Il nous avait laissé un délicieux souvenir avec « l’horizon qui nous manque ». Le revoilà aujourd’hui avec un nouveau roman particulièrement original et surprenant.
Avec L’Envers de la girafe, Pascal Dessaint livre en effet un roman à la fois insolite et profondément humain, une fresque miniature d’un quartier toulousain où l’ordinaire flirte sans cesse avec l’extraordinaire.
Ici, point de héros flamboyants ni de suspense haletant ici, mais des personnages cabossés, obsessionnels, dont les trajectoires, banales en apparence, convergent vers un carrefour, au propre comme au figuré.
Tout commence avec Gaspard, un agent de vidéosurveillance enfermé dans une routine étouffante, bientôt ébranlée par l’annonce d’une infidélité conjugale.
À ses côtés, Lucas, stagiaire discret mais captivé par l’univers des girafes, s’y plonge avec la ferveur de ceux qui cherchent un refuge dans un monde trop bruyant.
Non loin, Pierre, conducteur de matières dangereuses, tente de garder le cap face aux engagements erratiques de sa compagne Zélie, une activiste écolo aux élans aussi sincères qu’imprévisibles.
Et puis il y a l’énigmatique « Homme à la craie », arpenteur silencieux des trottoirs qu’il marque du nom des plantes urbaines, comme un botaniste désabusé traquant les ultimes traces du vivant dans un monde de béton.

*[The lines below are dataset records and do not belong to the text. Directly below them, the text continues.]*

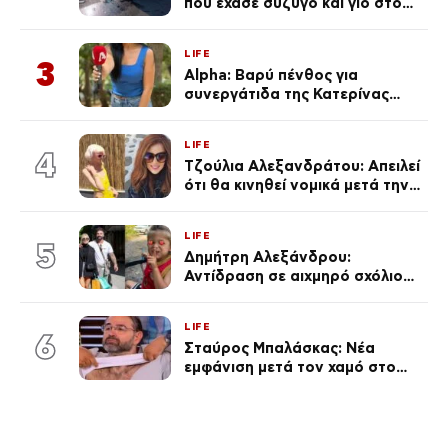
που έχασε σύζυγο και γιο στο
τροχαίο λέει «Τα έχασα όλα, κάτι
με τράβαγε στην καρδιά μου»
LIFE
3
Alpha: Βαρύ πένθος για
συνεργάτιδα της Κατερίνας
Καινούργιου – «Κουράστηκες
πολύ… Απόψε είσαι στα χέρια
LIFE
του Θεού»
4
Τζούλια Αλεξανδράτου: Απειλεί
ότι θα κινηθεί νομικά μετά την
ανάρτηση της Δημουλίδου
LIFE
5
Δημήτρη Αλεξάνδρου:
Αντίδραση σε αιχμηρό σχόλιο
για την Τούνη με αφορμή το
μεγάλωμα του Πάρη
LIFE
6
Σταύρος Μπαλάσκας: Νέα
εμφάνιση μετά τον χαμό στο
«Πρωινό» (Φωτογραφία)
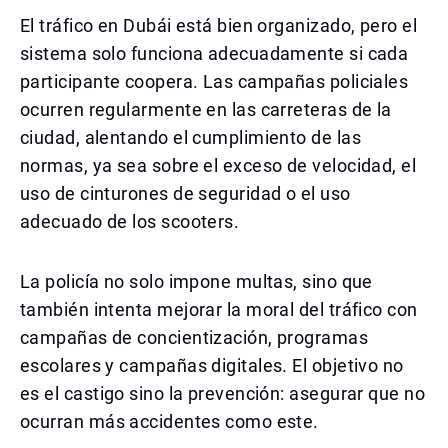
El tráfico en Dubái está bien organizado, pero el
sistema solo funciona adecuadamente si cada
participante coopera. Las campañas policiales
ocurren regularmente en las carreteras de la
ciudad, alentando el cumplimiento de las
normas, ya sea sobre el exceso de velocidad, el
uso de cinturones de seguridad o el uso
adecuado de los scooters.
La policía no solo impone multas, sino que
también intenta mejorar la moral del tráfico con
campañas de concientización, programas
escolares y campañas digitales. El objetivo no
es el castigo sino la prevención: asegurar que no
ocurran más accidentes como este.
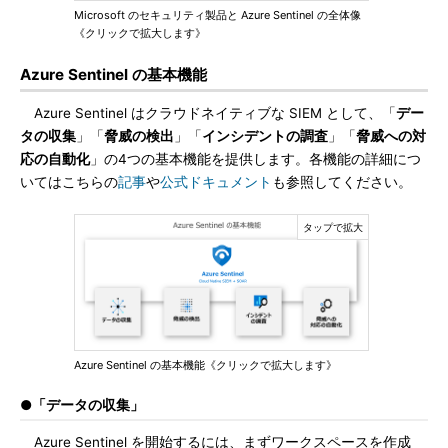
Microsoft のセキュリティ製品と Azure Sentinel の全体像
《クリックで拡大します》
Azure Sentinel の基本機能
Azure Sentinel はクラウドネイティブな SIEM として、「
デー
タの収集
」「
脅威の検出
」「
インシデントの調査
」「
脅威への対
応の自動化
」の4つの基本機能を提供します。各機能の詳細につ
いてはこちらの
記事
や
公式ドキュメント
も参照してください。
Azure Sentinel の基本機能《クリックで拡大します》
●「データの収集」
Azure Sentinel を開始するには、まずワークスペースを作成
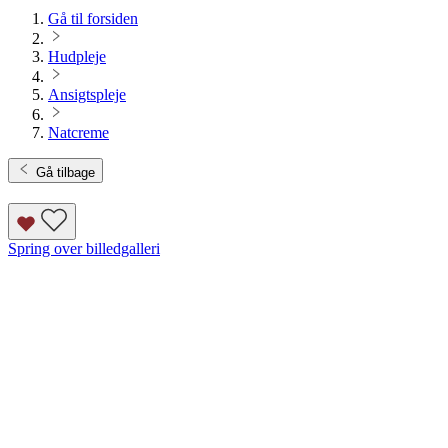
Gå til forsiden
Hudpleje
Ansigtspleje
Natcreme
Gå tilbage
Spring over billedgalleri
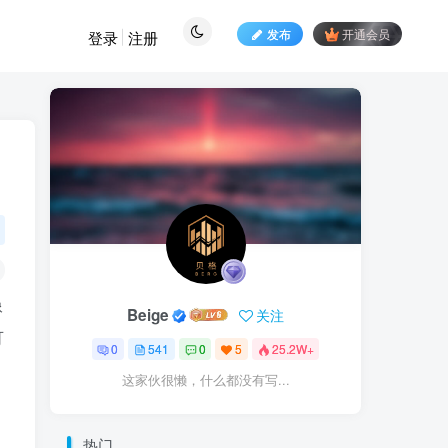
发布
开通会员
登录
注册
像
Beige
关注
可
0
541
0
5
25.2W+
这家伙很懒，什么都没有写...
热门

Tous vivent dans une relative proximité géographique, mais l’auteur joue brillamment sur leur éloignement affectif.
Ils se croisent, s’observent, se jaugent parfois à travers les écrans de surveillance ou les vitres embuées de leurs quotidiens respectifs.

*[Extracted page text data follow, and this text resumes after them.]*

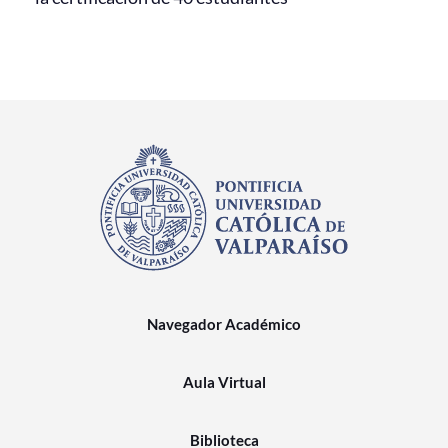
Navegador Académico
Aula Virtual
Biblioteca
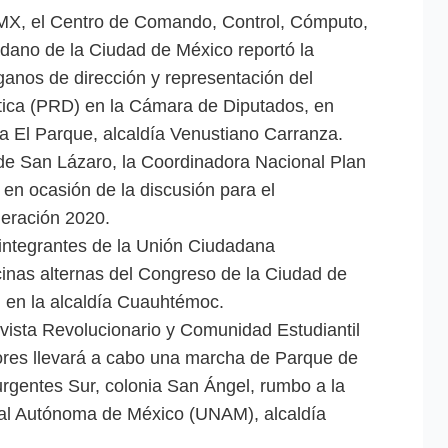
X, el Centro de Comando, Control, Cómputo,
ano de la Ciudad de México reportó la
ganos de dirección y representación del
tica (PRD) en la Cámara de Diputados, en
ia El Parque, alcaldía Venustiano Carranza.
 de San Lázaro, la Coordinadora Nacional Plan
 en ocasión de la discusión para el
eración 2020.
 integrantes de la Unión Ciudadana
inas alternas del Congreso de la Ciudad de
, en la alcaldía Cuauhtémoc.
tivista Revolucionario y Comunidad Estudiantil
ores llevará a cabo una marcha de Parque de
urgentes Sur, colonia San Ángel, rumbo a la
nal Autónoma de México (UNAM), alcaldía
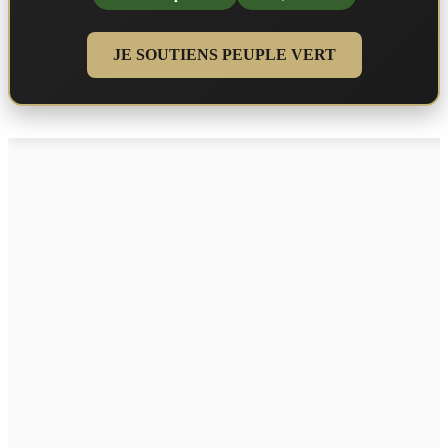
JE SOUTIENS PEUPLE VERT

Ce sont des vies étriquées, souvent solitaires, où chacun cherche un point d’ancrage à travers une passion dévorante, une cause à défendre, ou simplement un brin de reconnaissance.
Pascal Dessaint parvient à faire de ce modeste quartier un théâtre de tensions sourdes. Il y a dans son écriture une forme de tendresse rugueuse pour ses personnages.
Tous sont traversés par leurs failles, leurs contradictions, mais aucun n’est caricaturé. L’auteur excelle dans l’art du détail signifiant, du trait d’humour en demi-teinte, et surtout dans cette capacité à faire émerger l’émotion là où on ne l’attend pas.
Au-delà des trajectoires individuelles, c’est le tissu social qui se révèle en filigrane.
L’Envers de la girafe interroge la manière dont la ville moderne broie les liens, banalise la solitude et rend les voisinages anonymes.
Mais l’écologie n’est jamais loin non plus, thématique chère à l’auteur. Les girafes, les oiseaux nichés dans les platanes, les herbes folles dans les interstices du trottoir sont autant de symboles fragiles d’une nature en lutte, à l’image des protagonistes.
Le roman se construit comme une partition chorale. Les voix s’enchaînent, se superposent, jusqu’à ce que l’ordinaire vacille. L’équilibre déjà précaire bascule lors d’une journée où tout se télescope , et le drame, inévitable autant qu’improbable, survient.
Dessaint n’écrit pas pour rassurer. Il observe, il interroge, il suggère. Sa plume ne cherche pas l’effet spectaculaire, mais l’acuité : celle qui capte l’essence d’une époque, d’un quartier, de cette humanité bancale qu’on ne regarde plus. L’Envers de la girafe est un roman noir sans crime spectaculaire, une fable sociale sans morale assénée. Et c’est là toute sa force.
Une lecture déroutante, subtile, qui laisse une empreinte discrète mais persistante, un peu comme ces herbes sauvages qu’on voudrait arracher mais qui reviennent toujours, obstinées.